- _Task objective_:
Return each line of the material below that contains the word "هیجانی".

- _Working data_:
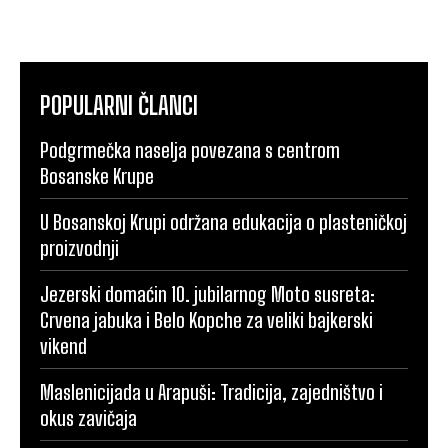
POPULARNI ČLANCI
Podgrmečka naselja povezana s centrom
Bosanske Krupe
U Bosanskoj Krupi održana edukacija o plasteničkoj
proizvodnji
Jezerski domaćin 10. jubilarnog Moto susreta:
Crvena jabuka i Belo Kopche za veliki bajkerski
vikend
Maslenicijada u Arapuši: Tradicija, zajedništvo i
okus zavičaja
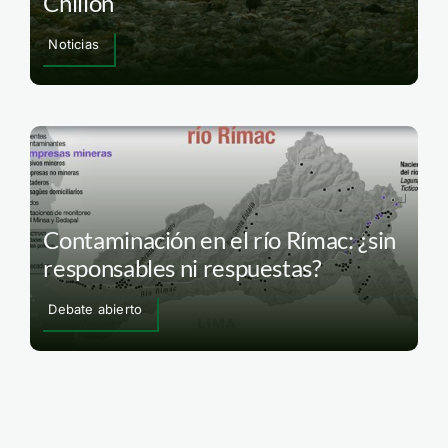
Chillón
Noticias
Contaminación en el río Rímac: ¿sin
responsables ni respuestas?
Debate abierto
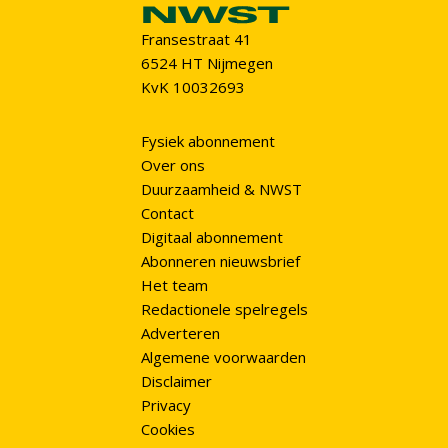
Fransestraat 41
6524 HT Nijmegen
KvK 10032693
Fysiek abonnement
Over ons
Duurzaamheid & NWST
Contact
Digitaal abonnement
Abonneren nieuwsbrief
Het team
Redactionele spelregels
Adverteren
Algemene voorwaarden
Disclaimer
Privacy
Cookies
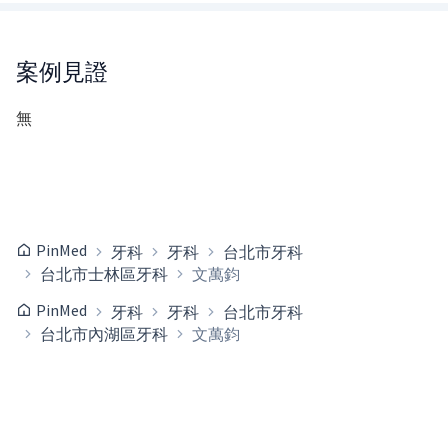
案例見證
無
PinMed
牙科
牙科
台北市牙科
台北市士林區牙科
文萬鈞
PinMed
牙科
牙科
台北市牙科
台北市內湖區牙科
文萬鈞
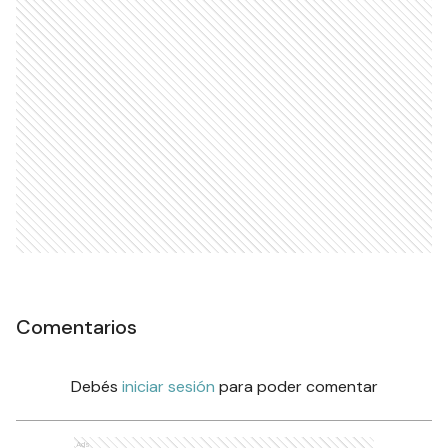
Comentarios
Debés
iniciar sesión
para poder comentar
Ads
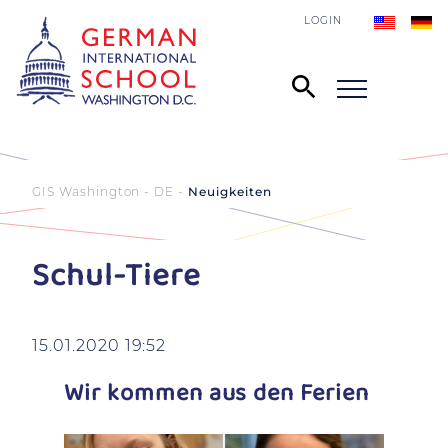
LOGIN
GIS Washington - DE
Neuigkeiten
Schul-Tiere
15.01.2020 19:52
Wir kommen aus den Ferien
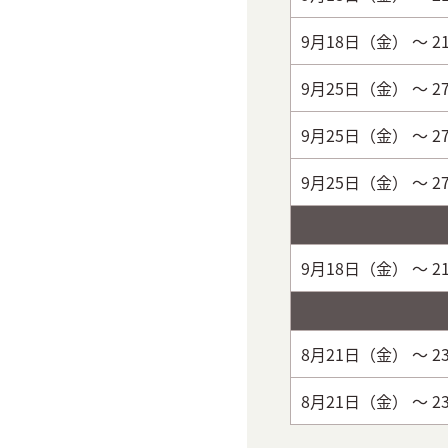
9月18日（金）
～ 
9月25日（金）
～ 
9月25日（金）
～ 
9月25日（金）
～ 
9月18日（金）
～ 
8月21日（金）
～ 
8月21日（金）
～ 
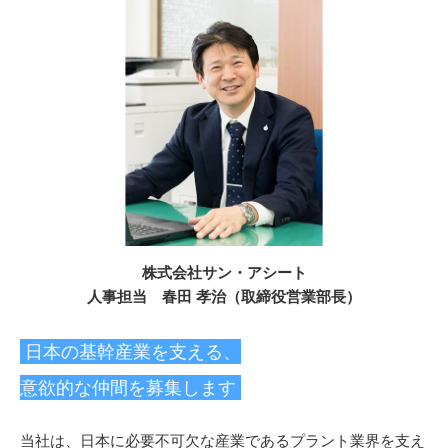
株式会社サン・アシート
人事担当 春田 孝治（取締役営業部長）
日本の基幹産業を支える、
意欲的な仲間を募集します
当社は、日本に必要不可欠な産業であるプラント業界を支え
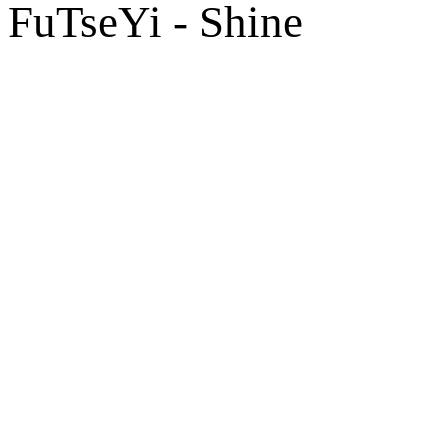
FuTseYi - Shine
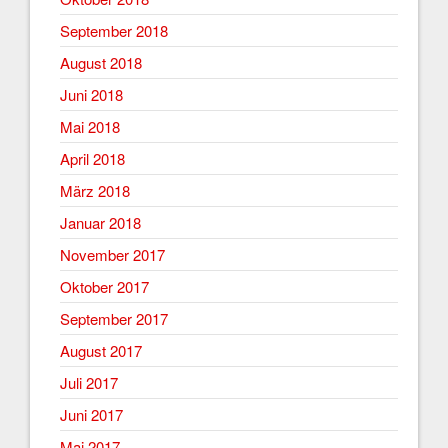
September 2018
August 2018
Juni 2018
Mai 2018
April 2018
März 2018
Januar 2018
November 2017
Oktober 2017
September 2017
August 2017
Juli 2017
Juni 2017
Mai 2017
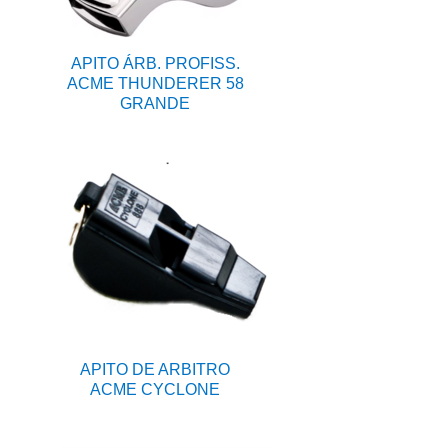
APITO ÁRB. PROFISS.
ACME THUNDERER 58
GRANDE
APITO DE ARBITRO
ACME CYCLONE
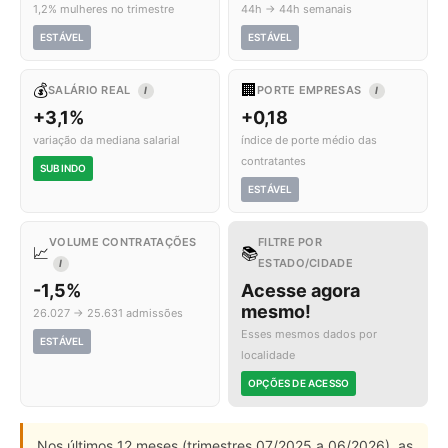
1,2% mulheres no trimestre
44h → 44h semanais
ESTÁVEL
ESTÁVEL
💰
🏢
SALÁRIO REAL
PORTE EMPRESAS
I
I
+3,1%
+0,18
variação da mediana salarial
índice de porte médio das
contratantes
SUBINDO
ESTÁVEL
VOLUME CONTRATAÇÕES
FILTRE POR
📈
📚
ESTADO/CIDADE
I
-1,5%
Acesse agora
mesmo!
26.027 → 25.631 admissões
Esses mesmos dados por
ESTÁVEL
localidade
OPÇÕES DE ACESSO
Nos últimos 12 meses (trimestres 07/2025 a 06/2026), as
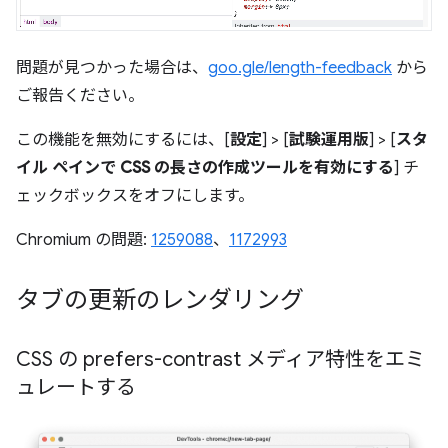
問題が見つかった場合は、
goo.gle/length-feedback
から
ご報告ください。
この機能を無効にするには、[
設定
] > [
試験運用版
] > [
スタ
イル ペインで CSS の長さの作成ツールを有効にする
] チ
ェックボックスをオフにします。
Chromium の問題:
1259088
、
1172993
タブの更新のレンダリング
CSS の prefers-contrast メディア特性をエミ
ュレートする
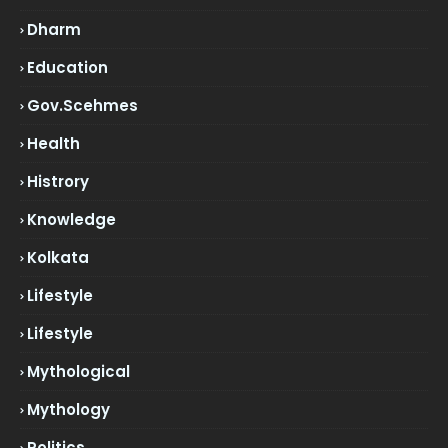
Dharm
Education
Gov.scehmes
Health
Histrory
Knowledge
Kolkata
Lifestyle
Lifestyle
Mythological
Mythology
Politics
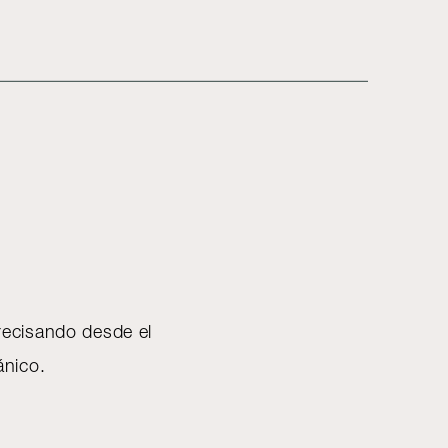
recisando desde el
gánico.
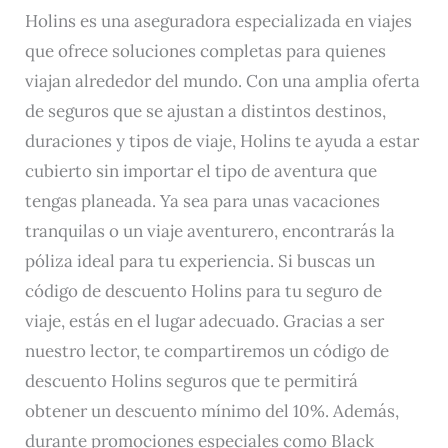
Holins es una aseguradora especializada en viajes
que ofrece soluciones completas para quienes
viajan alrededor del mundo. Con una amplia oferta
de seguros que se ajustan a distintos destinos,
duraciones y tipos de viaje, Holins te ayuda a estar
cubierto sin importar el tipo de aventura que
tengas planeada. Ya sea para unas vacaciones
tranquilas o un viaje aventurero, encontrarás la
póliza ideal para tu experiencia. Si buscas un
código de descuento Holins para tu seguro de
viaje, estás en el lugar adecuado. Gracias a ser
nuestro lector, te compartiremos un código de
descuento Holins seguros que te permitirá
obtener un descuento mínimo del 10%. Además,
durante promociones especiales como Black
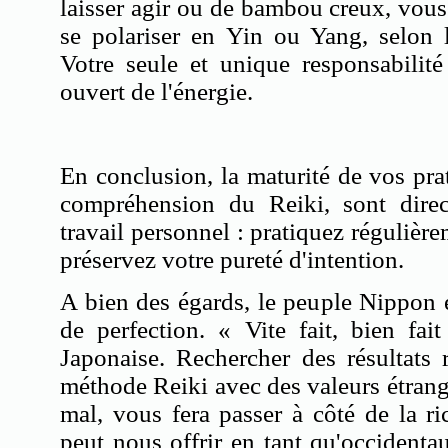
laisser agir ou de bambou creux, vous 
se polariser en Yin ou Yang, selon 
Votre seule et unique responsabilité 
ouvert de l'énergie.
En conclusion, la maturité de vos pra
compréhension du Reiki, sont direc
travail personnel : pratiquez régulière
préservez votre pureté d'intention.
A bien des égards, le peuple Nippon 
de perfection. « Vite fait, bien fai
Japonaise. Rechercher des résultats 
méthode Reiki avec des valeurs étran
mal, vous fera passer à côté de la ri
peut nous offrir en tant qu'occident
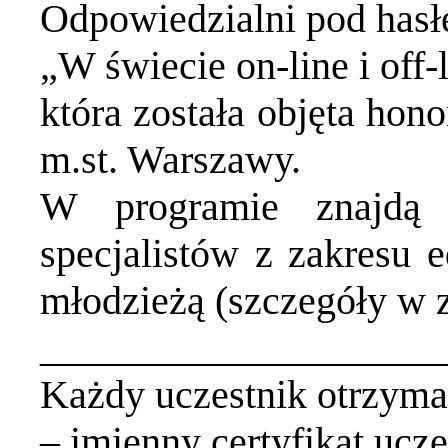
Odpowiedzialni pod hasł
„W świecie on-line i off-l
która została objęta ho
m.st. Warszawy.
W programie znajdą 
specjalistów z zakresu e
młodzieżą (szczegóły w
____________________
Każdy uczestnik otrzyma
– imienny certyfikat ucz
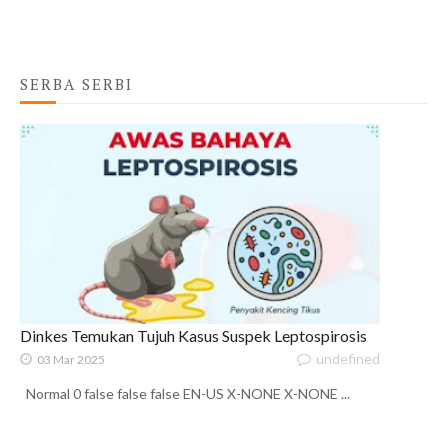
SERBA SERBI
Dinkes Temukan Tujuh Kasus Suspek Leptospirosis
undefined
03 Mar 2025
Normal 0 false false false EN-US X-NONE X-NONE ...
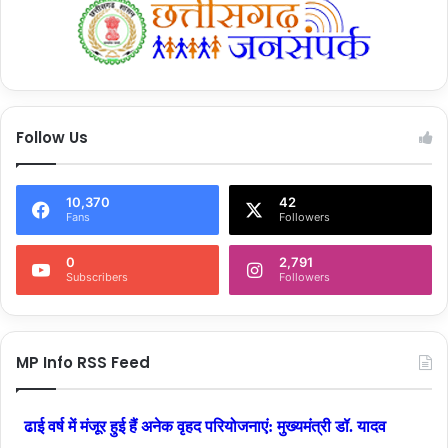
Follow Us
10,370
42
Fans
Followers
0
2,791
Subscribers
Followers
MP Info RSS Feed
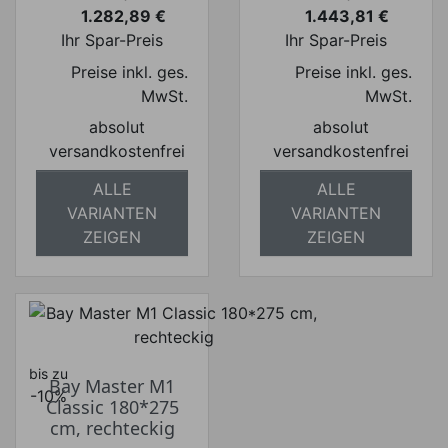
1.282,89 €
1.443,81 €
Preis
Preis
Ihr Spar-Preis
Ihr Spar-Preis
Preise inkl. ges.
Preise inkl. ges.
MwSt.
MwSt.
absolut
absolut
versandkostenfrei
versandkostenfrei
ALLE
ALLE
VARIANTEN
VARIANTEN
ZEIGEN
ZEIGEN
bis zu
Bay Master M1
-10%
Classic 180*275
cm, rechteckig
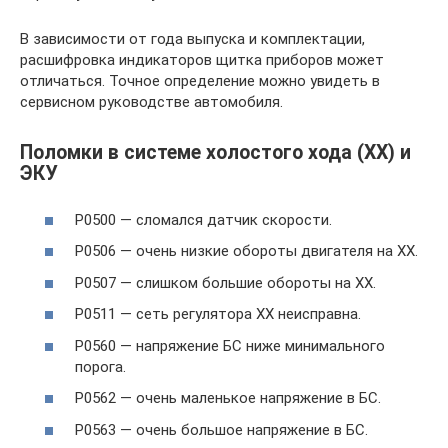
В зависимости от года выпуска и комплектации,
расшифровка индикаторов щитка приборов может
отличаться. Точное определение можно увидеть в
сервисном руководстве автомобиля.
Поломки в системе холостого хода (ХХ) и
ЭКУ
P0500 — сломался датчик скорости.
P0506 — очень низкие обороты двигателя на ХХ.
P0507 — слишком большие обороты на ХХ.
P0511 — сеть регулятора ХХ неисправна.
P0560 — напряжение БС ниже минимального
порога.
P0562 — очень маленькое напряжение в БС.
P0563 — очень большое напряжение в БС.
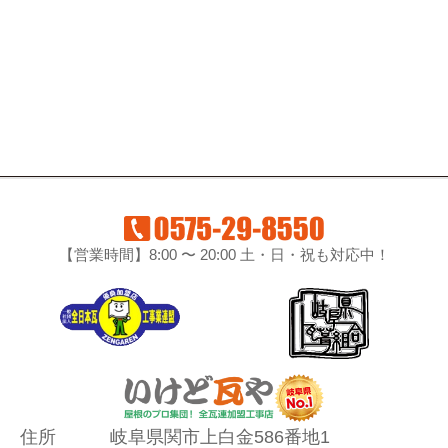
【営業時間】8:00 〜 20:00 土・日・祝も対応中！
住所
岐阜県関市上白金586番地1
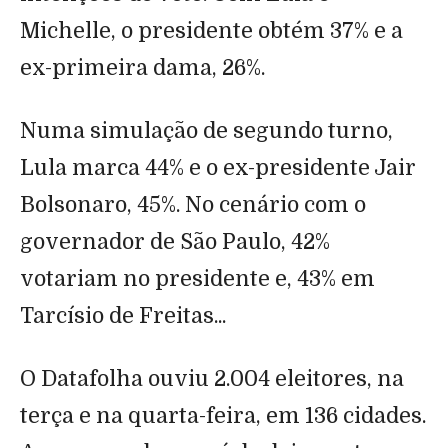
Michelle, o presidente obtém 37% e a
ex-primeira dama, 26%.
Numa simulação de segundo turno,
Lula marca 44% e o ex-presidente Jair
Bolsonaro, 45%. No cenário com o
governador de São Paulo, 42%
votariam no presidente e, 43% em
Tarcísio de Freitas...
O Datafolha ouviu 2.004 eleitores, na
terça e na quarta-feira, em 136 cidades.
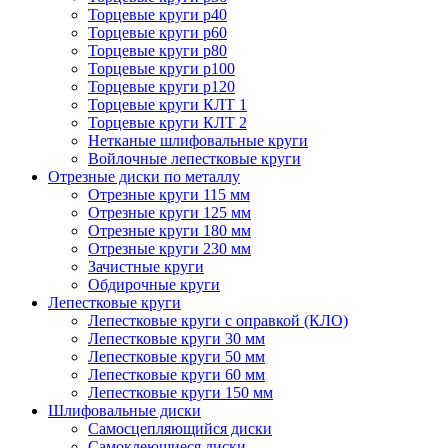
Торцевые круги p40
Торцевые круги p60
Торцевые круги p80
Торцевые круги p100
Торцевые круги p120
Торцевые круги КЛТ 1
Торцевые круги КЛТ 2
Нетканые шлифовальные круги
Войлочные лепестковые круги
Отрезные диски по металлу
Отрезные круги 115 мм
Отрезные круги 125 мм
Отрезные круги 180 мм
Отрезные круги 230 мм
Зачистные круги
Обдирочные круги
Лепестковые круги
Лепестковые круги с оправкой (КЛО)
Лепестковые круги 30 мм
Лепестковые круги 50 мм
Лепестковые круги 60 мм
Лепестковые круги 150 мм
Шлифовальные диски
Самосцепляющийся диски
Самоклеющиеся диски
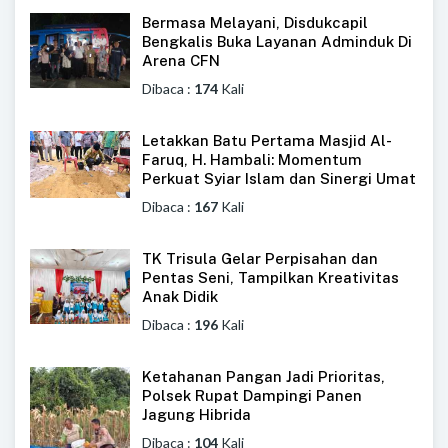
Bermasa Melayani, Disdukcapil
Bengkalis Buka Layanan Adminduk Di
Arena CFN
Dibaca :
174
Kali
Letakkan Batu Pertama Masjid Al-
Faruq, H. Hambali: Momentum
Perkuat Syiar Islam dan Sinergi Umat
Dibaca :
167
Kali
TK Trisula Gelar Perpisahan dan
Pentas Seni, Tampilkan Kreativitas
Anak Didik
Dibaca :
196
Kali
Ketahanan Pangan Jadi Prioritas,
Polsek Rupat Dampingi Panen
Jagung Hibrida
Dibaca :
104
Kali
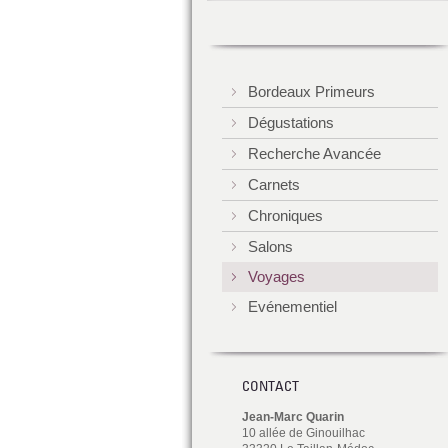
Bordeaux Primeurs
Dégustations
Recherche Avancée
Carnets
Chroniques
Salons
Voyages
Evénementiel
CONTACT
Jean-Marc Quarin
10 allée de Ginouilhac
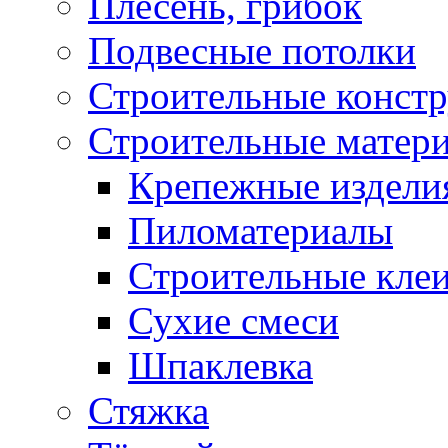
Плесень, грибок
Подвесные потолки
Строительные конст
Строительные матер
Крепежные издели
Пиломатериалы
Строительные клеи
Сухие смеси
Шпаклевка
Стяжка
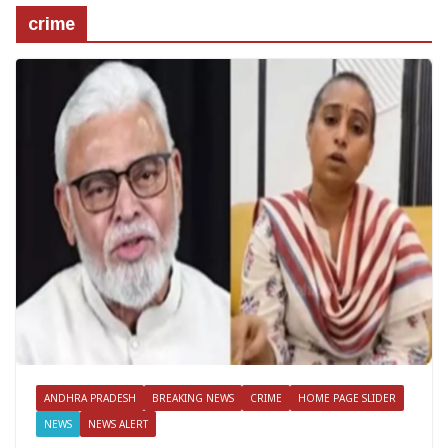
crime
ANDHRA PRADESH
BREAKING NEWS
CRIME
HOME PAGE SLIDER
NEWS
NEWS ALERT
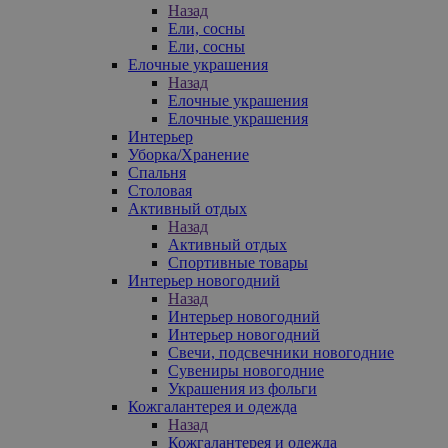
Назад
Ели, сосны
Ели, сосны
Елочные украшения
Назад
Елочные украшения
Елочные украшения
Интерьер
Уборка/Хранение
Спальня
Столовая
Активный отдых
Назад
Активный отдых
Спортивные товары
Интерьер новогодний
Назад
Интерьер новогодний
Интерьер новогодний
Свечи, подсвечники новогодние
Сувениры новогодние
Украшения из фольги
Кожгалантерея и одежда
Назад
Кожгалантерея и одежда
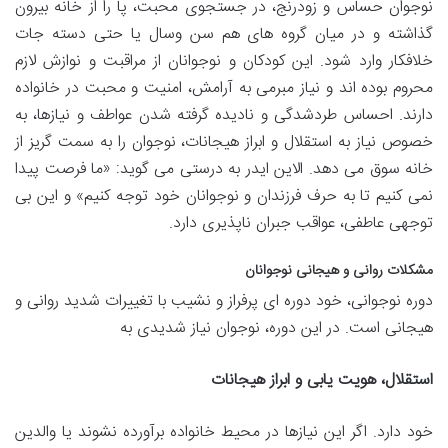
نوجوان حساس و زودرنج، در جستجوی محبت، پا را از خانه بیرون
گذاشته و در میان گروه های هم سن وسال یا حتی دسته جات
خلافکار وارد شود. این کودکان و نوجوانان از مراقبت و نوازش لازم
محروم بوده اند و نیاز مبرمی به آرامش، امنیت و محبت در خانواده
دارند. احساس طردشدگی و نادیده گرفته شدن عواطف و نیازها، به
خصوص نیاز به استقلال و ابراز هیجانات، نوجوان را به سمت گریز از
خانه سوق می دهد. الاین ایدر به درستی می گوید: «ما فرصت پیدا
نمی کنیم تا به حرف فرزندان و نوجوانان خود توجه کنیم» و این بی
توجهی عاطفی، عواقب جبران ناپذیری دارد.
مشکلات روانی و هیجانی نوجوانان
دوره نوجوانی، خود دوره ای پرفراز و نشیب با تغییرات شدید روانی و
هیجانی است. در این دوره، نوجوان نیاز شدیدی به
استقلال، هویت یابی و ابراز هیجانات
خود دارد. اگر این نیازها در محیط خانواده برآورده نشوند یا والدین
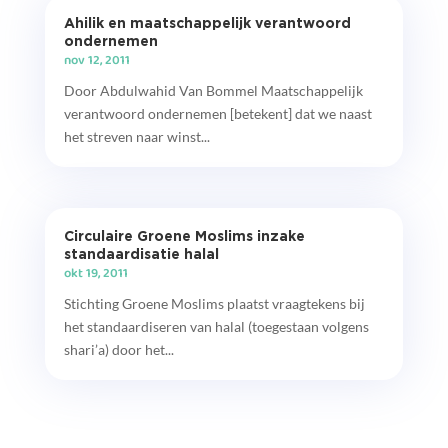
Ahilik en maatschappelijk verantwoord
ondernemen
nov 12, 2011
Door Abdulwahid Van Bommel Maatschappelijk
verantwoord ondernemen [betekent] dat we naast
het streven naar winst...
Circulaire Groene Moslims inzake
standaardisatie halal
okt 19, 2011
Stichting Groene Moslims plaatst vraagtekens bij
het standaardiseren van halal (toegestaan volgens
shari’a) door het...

- _Task output_:
مشکلات روانی و هیجانی نوجوانان
هیجانی است. در این دوره، نوجوان نیاز شدیدی به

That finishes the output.